▶ **Work item**:
Copy each of the records exactly.

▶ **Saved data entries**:
################

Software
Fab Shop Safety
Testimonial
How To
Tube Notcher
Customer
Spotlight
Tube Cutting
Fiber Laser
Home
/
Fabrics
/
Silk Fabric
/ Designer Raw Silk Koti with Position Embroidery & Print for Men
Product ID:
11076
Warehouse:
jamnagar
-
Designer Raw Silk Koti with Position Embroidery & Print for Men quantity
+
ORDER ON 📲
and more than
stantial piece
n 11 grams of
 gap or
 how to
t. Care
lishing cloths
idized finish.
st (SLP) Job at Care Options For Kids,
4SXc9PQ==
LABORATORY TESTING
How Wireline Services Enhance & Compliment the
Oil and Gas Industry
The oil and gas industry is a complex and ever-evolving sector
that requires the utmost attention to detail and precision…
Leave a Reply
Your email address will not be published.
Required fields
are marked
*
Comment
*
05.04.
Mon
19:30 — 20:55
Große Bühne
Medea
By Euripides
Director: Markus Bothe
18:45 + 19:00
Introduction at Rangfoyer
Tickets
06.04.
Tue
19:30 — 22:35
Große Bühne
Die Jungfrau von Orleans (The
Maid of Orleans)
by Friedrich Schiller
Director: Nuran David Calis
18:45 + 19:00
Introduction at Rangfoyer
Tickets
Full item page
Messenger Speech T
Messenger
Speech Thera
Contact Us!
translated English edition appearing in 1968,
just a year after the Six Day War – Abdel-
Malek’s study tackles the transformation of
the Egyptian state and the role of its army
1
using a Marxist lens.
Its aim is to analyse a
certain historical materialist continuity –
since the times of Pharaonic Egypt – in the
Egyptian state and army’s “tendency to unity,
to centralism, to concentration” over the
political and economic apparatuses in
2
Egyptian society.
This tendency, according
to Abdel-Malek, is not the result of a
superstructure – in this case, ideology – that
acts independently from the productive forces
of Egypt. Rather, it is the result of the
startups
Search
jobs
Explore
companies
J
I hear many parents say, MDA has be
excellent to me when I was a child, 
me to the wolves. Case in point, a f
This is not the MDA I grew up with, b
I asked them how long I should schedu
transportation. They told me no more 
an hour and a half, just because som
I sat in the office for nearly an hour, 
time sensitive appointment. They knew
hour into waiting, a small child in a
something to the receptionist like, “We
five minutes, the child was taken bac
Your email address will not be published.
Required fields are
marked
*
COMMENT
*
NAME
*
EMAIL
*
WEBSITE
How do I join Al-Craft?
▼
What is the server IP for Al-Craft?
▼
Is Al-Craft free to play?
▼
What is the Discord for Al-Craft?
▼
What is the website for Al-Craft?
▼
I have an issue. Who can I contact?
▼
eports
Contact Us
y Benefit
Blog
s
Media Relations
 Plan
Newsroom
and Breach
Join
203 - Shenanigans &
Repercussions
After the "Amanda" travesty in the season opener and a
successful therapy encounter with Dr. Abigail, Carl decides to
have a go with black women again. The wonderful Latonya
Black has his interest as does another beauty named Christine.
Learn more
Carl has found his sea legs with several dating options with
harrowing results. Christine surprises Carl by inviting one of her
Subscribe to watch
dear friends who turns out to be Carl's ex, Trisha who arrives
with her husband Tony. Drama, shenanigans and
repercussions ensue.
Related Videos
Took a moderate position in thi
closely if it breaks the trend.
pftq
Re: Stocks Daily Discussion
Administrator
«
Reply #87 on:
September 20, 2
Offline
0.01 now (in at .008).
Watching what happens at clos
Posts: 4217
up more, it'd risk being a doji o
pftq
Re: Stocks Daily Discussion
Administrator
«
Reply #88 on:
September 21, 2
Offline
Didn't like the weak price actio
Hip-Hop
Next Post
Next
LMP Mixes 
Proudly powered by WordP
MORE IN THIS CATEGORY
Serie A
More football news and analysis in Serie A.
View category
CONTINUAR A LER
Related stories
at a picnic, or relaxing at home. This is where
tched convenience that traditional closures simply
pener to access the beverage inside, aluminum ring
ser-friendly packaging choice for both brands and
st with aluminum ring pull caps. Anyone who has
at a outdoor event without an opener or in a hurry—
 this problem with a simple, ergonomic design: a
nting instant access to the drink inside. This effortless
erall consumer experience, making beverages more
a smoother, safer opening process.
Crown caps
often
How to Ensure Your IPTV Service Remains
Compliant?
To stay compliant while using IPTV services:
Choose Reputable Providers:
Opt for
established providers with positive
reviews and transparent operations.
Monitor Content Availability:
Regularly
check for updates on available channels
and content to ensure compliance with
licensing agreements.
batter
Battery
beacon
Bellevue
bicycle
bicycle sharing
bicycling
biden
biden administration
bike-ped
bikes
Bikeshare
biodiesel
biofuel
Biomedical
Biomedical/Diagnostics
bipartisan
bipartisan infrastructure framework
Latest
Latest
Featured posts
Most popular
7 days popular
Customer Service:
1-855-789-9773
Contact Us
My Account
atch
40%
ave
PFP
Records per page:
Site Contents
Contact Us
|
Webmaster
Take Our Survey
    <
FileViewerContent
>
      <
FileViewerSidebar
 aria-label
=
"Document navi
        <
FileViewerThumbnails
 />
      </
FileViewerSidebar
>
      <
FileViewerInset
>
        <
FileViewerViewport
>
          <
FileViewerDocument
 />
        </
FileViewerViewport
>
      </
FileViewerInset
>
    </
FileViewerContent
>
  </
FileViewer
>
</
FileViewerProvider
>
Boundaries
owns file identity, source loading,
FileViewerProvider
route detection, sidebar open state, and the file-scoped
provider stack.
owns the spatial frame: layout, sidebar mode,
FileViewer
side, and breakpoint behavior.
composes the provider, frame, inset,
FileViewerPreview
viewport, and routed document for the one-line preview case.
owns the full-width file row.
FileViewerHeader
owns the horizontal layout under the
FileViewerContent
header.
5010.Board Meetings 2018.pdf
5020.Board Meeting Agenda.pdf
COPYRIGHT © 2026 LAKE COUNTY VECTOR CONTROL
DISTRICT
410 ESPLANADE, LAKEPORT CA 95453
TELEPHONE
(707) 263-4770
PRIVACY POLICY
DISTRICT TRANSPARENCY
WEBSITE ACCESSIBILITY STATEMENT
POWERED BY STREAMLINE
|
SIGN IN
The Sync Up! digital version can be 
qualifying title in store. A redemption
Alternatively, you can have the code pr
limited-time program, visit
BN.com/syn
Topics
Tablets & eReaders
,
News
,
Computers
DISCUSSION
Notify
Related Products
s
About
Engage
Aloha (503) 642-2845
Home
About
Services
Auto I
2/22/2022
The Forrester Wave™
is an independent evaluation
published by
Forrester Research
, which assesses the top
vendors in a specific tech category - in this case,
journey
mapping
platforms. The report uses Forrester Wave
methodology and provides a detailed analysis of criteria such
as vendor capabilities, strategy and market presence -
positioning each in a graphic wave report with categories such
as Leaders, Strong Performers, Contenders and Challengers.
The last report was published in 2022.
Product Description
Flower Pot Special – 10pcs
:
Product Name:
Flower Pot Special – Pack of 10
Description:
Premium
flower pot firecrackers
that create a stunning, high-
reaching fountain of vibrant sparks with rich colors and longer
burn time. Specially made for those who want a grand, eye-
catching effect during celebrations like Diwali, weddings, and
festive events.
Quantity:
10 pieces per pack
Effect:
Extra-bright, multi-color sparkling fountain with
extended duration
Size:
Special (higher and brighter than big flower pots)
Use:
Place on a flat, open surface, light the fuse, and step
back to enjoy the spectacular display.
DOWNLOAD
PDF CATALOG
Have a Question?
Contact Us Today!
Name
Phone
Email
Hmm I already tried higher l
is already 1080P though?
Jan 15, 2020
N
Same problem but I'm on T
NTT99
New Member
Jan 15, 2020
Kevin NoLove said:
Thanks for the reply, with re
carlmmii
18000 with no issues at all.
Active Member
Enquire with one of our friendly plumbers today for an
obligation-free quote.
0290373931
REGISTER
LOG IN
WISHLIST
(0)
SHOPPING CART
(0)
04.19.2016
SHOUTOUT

################

▶ **Answer to this problem**:
Software
Fab Shop Safety
Testimonial
How To
Tube Notcher
Customer
Spotlight
Tube Cutting
Fiber Laser
Home
/
Fabrics
/
Silk Fabric
/ Designer Raw Silk Koti with Position Embroidery & Print for Men
Product ID:
11076
Warehouse:
jamnagar
-
Designer Raw Silk Koti with Position Embroidery & Print for Men quantity
+
ORDER ON 📲
and more than
stantial piece
n 11 grams of
 gap or
 how to
t. Care
lishing cloths
idized finish.
st (SLP) Job at Care Options For Kids,
4SXc9PQ==
LABORATORY TESTING
How Wireline Services Enhance & Compliment the
Oil and Gas Industry
The oil and gas industry is a complex and ever-evolving sector
that requires the utmost attention to detail and precision…
Leave a Reply
Your email address will not be published.
Required fields
are marked
*
Comment
*
05.04.
Mon
19:30 — 20:55
Große Bühne
Medea
By Euripides
Director: Markus Bothe
18:45 + 19:00
Introduction at Rangfoyer
Tickets
06.04.
Tue
19:30 — 22:35
Große Bühne
Die Jungfrau von Orleans (The
Maid of Orleans)
by Friedrich Schiller
Director: Nuran David Calis
18:45 + 19:00
Introduction at Rangfoyer
Tickets
Full item page
Messenger Speech T
Messenger
Speech Thera
Contact Us!
translated English edition appearing in 1968,
just a year after the Six Day War – Abdel-
Malek’s study tackles the transformation of
the Egyptian state and the role of its army
1
using a Marxist lens.
Its aim is to analyse a
certain historical materialist continuity –
since the times of Pharaonic Egypt – in the
Egyptian state and army’s “tendency to unity,
to centralism, to concentration” over the
political and economic apparatuses in
2
Egyptian society.
This tendency, according
to Abdel-Malek, is not the result of a
superstructure – in this case, ideology – that
acts independently from the productive forces
of Egypt. Rather, it is the result of the
startups
Search
jobs
Explore
companies
J
I hear many parents say, MDA has be
excellent to me when I was a child, 
me to the wolves. Case in point, a f
This is not the MDA I grew up with, b
I asked them how long I should schedu
transportation. They told me no more 
an hour and a half, just because som
I sat in the office for nearly an hour, 
time sensitive appointment. They knew
hour into waiting, a small child in a
something to the receptionist like, “We
five minutes, the child was taken bac
Your email address will not be published.
Required fields are
marked
*
COMMENT
*
NAME
*
EMAIL
*
WEBSITE
How do I join Al-Craft?
▼
What is the server IP for Al-Craft?
▼
Is Al-Craft free to play?
▼
What is the Discord for Al-Craft?
▼
What is the website for Al-Craft?
▼
I have an issue. Who can I contact?
▼
eports
Contact Us
y Benefit
Blog
s
Media Relations
 Plan
Newsroom
and Breach
Join
203 - Shenanigans &
Repercussions
After the "Amanda" travesty in the season opener and a
successful therapy encounter with Dr. Abigail, Carl decides to
have a go with black women again. The wonderful Latonya
Black has his interest as does another beauty named Christine.
Learn more
Carl has found his sea legs with several dating options with
harrowing results. Christine surprises Carl by inviting one of her
Subscribe to watch
dear friends who turns out to be Carl's ex, Trisha who arrives
with her husband Tony. Drama, shenanigans and
repercussions ensue.
Related Videos
Took a moderate position in thi
closely if it breaks the trend.
pftq
Re: Stocks Daily Discussion
Administrator
«
Reply #87 on:
September 20, 2
Offline
0.01 now (in at .008).
Watching what happens at clos
Posts: 4217
up more, it'd risk being a doji o
pftq
Re: Stocks Daily Discussion
Administrator
«
Reply #88 on:
September 21, 2
Offline
Didn't like the weak price actio
Hip-Hop
Next Post
Next
LMP Mixes 
Proudly powered by WordP
MORE IN THIS CATEGORY
Serie A
More football news and analysis in Serie A.
View category
CONTINUAR A LER
Related stories
at a picnic, or relaxing at home. This is where
tched convenience that traditional closures simply
pener to access the beverage inside, aluminum ring
ser-friendly packaging choice for both brands and
st with aluminum ring pull caps. Anyone who has
at a outdoor event without an opener or in a hurry—
 this problem with a simple, ergonomic design: a
nting instant access to the drink inside. This effortless
erall consumer experience, making beverages more
a smoother, safer opening process.
Crown caps
often
How to Ensure Your IPTV Service Remains
Compliant?
To stay compliant while using IPTV services:
Choose Reputable Providers:
Opt for
established providers with positive
reviews and transparent operations.
Monitor Content Availability:
Regularly
check for updates on available channels
and content to ensure compliance with
licensing agreements.
batter
Battery
beacon
Bellevue
bicycle
bicycle sharing
bicycling
biden
biden administration
bike-ped
bikes
Bikeshare
biodiesel
biofuel
Biomedical
Biomedical/Diagnostics
bipartisan
bipartisan infrastructure framework
Latest
Latest
Featured posts
Most popular
7 days popular
Customer Service:
1-855-789-9773
Contact Us
My Account
atch
40%
ave
PFP
Records per page:
Site Contents
Contact Us
|
Webmaster
Take Our Survey
    <
FileViewerContent
>
      <
FileViewerSidebar
 aria-label
=
"Document navi
        <
FileViewerThumbnails
 />
      </
FileViewerSidebar
>
      <
FileViewerInset
>
        <
FileViewerViewport
>
          <
FileViewerDocument
 />
        </
FileViewerViewport
>
      </
FileViewerInset
>
    </
FileViewerContent
>
  </
FileViewer
>
</
FileViewerProvider
>
Boundaries
owns file identity, source loading,
FileViewerProvider
route detection, sidebar open state, and the file-scoped
provider stack.
owns the spatial frame: layout, sidebar mode,
FileViewer
side, and breakpoint behavior.
composes the provider, frame, inset,
FileViewerPreview
viewport, and routed document for the one-line preview case.
owns the full-width file row.
FileViewerHeader
owns the horizontal layout under the
FileViewerContent
header.
5010.Board Meetings 2018.pdf
5020.Board Meeting Agenda.pdf
COPYRIGHT © 2026 LAKE COUNTY VECTOR CONTROL
DISTRICT
410 ESPLANADE, LAKEPORT CA 95453
TELEPHONE
(707) 263-4770
PRIVACY POLICY
DISTRICT TRANSPARENCY
WEBSITE ACCESSIBILITY STATEMENT
POWERED BY STREAMLINE
|
SIGN IN
The Sync Up! digital version can be 
qualifying title in store. A redemption
Alternatively, you can have the code pr
limited-time program, visit
BN.com/syn
Topics
Tablets & eReaders
,
News
,
Computers
DISCUSSION
Notify
Related Products
s
About
Engage
Aloha (503) 642-2845
Home
About
Services
Auto I
2/22/2022
The Forrester Wave™
is an independent evaluation
published by
Forrester Research
, which assesses the top
vendors in a specific tech category - in this case,
journey
mapping
platforms. The report uses Forrester Wave
methodology and provides a detailed analysis of criteria such
as vendor capabilities, strategy and market presence -
positioning each in a graphic wave report with categories such
as Leaders, Strong Performers, Contenders and Challengers.
The last report was published in 2022.
Product Description
Flower Pot Special – 10pcs
:
Product Name:
Flower Pot Special – Pack of 10
Description:
Premium
flower pot firecrackers
that create a stunning, high-
reaching fountain of vibrant sparks with rich colors and longer
burn time. Specially made for those who want a grand, eye-
catching effect during celebrations like Diwali, weddings, and
festive events.
Quantity:
10 pieces per pack
Effect:
Extra-bright, multi-color sparkling fountain with
extended duration
Size:
Special (higher and brighter than big flower pots)
Use:
Place on a flat, open surface, light the fuse, and step
back to enjoy the spectacular display.
DOWNLOAD
PDF CATALOG
Have a Question?
Contact Us Today!
Name
Phone
Email
Hmm I already tried higher l
is already 1080P though?
Jan 15, 2020
N
Same problem but I'm on T
NTT99
New Member
Jan 15, 2020
Kevin NoLove said:
Thanks for the reply, with re
carlmmii
18000 with no issues at all.
Active Member
Enquire with one of our friendly plumbers today for an
obligation-free quote.
0290373931
REGISTER
LOG IN
WISHLIST
(0)
SHOPPING CART
(0)
04.19.2016
SHOUTOUT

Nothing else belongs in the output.